Hatch or go bad. That too is hard to hear. The Christian life is like an egg. If it isn’t developing then its going bad. That is not something you will find in Aristotle or Immanuel Kant or any other secular ethic. The radical thing about Christian ethics, about Jesus, is not how we behave in public but rather how we understand the natural self. We are either being transformed or we are going rotten. It would be the height of arrogance for me to try to apply this truth to your Christian life and I won’t do it. I won’t “wrap this up” with some platitude about what “we” need to do. Every one of us is different and the Holy Spirit works on us in different ways. I will simply ask for prayer as I try to take this hard truth and apply to my life and I will do the same for you dear reader. One last quote from Lewis:
That is why the real problem of the Christian life comes where people do not usually look for it. It comes the very moment you wake up each morning. All your wishes and hopes for the day rush at you like wild animals. And the first job each morning consists simply in shoving them all back; in listening to that other voice, taking that other point of view, letting that other larger, stronger, quieter
life come flowing in.
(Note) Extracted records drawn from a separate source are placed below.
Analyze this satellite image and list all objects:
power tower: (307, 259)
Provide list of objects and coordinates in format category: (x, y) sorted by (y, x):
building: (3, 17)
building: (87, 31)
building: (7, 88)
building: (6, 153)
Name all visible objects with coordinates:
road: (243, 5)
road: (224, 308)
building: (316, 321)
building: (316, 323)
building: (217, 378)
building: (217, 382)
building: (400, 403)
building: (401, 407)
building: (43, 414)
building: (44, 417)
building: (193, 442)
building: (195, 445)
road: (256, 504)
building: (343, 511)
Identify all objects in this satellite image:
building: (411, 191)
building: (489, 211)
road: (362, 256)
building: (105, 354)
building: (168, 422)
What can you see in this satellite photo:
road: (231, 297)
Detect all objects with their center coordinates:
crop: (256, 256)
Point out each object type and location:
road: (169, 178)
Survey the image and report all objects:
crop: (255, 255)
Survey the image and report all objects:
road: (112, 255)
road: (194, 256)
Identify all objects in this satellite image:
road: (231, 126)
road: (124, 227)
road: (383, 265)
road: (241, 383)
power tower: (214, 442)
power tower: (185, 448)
And so on, all day. Standing back from all your natural fussings and frettings; coming in out of the wind.We can only do it for moments at first. But from those moments the new sort of life will be spreading through our system: because now we are letting Him work at the right part of us. It is the difference between paint, which is merely laid on the surface, and a dye or stain which soaks right through.
May God grant us all the grace to push back all our wishes and hopes and come in out of the wind.